- GIVEN TEXT
MADV_WIPEONSUSPEND only works on private, anonymous mappings.
The patch also adds MADV_KEEPONSUSPEND, to undo the effects of a
prior MADV_WIPEONSUSPEND for a VMA.

Hypervisors can issue ACPI S0->S3 and S3->S0 events to leverage this
functionality in a virtualized environment.

Alternative kernel implementation ideas:
 - Move the code that clears MADV_WIPEONFORK pages to a virtual
   device driver that registers itself to ACPI events.
 - Add prerequisite that MADV_WIPEONFORK pages must be pinned (so
   no faulting happens) and clear them in a custom/roll-your-own
   device driver on a NMI handler. This could work in a virtualized
   environment where the hypervisor pauses all other vCPUs before
   injecting the NMI.

[Records from a data source]
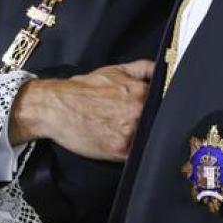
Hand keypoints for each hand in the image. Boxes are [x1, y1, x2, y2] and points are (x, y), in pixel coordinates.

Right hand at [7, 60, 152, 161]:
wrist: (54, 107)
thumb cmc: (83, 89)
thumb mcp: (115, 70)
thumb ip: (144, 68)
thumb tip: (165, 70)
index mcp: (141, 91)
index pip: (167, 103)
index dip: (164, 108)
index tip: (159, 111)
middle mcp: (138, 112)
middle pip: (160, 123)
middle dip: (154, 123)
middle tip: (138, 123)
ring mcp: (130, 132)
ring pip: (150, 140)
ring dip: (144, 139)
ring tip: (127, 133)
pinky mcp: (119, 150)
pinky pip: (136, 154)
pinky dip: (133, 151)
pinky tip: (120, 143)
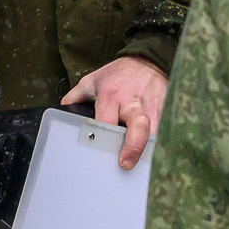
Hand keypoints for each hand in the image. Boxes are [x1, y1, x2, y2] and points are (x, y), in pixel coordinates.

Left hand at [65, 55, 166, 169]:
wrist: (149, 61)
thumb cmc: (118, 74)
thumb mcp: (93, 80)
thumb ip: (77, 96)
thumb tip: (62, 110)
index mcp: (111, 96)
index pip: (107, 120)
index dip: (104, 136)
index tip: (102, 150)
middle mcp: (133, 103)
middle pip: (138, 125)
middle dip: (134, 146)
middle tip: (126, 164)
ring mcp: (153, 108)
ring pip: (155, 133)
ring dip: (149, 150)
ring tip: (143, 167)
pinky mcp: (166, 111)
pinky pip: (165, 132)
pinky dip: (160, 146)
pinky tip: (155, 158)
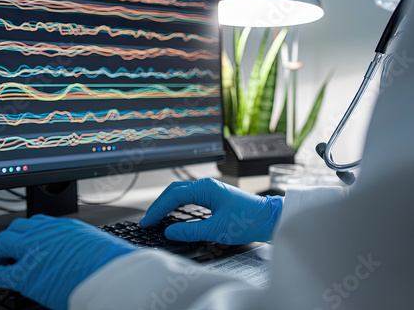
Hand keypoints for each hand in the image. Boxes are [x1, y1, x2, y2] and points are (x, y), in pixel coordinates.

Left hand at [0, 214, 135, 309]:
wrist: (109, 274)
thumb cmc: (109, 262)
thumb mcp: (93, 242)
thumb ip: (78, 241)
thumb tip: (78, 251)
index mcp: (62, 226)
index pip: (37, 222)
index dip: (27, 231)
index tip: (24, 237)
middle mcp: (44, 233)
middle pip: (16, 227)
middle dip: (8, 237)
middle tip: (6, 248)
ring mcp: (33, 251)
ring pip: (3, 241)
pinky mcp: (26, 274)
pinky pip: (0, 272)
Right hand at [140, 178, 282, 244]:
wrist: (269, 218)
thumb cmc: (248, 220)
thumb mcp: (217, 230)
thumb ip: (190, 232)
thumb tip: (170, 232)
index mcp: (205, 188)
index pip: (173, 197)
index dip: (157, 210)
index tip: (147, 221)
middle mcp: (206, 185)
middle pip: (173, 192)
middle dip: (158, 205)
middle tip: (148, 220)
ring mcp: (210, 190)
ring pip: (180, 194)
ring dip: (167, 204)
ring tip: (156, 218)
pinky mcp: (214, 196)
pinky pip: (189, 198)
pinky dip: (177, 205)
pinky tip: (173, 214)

* * *

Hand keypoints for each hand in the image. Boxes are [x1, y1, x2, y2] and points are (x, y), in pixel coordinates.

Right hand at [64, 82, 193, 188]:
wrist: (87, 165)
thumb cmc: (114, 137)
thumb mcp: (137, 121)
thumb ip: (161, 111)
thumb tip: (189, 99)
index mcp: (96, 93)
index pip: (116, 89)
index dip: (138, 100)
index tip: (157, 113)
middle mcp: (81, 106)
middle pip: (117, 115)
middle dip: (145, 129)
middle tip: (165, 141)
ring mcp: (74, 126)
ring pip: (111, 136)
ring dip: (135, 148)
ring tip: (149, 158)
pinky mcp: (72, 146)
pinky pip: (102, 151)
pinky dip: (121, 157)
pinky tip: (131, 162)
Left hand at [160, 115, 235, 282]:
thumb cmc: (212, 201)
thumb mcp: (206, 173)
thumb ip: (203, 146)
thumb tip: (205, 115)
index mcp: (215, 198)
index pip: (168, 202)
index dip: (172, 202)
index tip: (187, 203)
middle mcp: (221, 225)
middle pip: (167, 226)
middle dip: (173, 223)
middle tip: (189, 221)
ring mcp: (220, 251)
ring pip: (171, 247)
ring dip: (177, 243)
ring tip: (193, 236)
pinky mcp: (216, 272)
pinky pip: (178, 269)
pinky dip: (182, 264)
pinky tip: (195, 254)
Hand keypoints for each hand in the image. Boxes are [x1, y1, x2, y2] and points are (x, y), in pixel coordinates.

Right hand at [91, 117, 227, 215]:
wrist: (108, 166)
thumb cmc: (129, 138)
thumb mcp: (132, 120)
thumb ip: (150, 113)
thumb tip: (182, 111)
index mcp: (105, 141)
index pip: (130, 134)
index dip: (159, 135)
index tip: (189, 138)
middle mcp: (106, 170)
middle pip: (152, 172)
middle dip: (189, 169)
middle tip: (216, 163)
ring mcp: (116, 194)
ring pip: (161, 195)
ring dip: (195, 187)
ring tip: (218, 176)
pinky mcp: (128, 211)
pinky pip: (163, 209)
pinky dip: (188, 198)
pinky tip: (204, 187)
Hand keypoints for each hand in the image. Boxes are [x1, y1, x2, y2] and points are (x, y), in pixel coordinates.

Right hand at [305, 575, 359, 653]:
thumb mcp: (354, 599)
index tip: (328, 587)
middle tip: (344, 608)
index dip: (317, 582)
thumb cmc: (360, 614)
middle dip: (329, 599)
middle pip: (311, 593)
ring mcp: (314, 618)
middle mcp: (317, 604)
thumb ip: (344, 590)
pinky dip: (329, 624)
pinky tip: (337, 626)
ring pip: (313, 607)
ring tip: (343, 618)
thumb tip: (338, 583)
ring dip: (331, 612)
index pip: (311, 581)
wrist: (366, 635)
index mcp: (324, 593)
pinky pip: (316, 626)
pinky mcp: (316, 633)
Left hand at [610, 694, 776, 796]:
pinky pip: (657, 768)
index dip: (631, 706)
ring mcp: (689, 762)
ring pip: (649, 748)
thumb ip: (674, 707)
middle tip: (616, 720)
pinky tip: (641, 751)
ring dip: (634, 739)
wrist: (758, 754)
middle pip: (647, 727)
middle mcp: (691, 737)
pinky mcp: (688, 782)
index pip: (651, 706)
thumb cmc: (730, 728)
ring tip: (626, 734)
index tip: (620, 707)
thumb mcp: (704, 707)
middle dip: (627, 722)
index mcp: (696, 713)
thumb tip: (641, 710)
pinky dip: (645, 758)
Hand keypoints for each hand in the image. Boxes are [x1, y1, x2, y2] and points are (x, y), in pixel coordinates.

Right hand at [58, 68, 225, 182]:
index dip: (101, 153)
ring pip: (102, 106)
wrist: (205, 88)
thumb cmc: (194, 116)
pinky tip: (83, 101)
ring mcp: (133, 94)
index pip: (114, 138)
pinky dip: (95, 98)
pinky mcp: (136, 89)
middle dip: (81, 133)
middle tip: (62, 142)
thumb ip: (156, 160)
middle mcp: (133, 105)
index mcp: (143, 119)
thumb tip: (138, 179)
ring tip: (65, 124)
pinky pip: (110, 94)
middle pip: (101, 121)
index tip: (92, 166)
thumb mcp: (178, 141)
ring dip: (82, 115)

- USING THE INFORMATION
[1] Transcribe the stretch of the MADV_WIPEONSUSPEND excerpt from "Alternative kernel implementation" through "to ACPI events.".
[2] According to the MADV_WIPEONSUSPEND excerpt, why must MADV_WIPEONFORK pages be pinned under the second alternative implementation idea? Answer in one to three sentences.

- ANSWER SET
[1]
Alternative kernel implementation ideas:
 - Move the code that clears MADV_WIPEONFORK pages to a virtual
   device driver that registers itself to ACPI events.

[2] They must be pinned so that no faulting happens. Under that idea, a custom device driver would clear the pages in an NMI handler.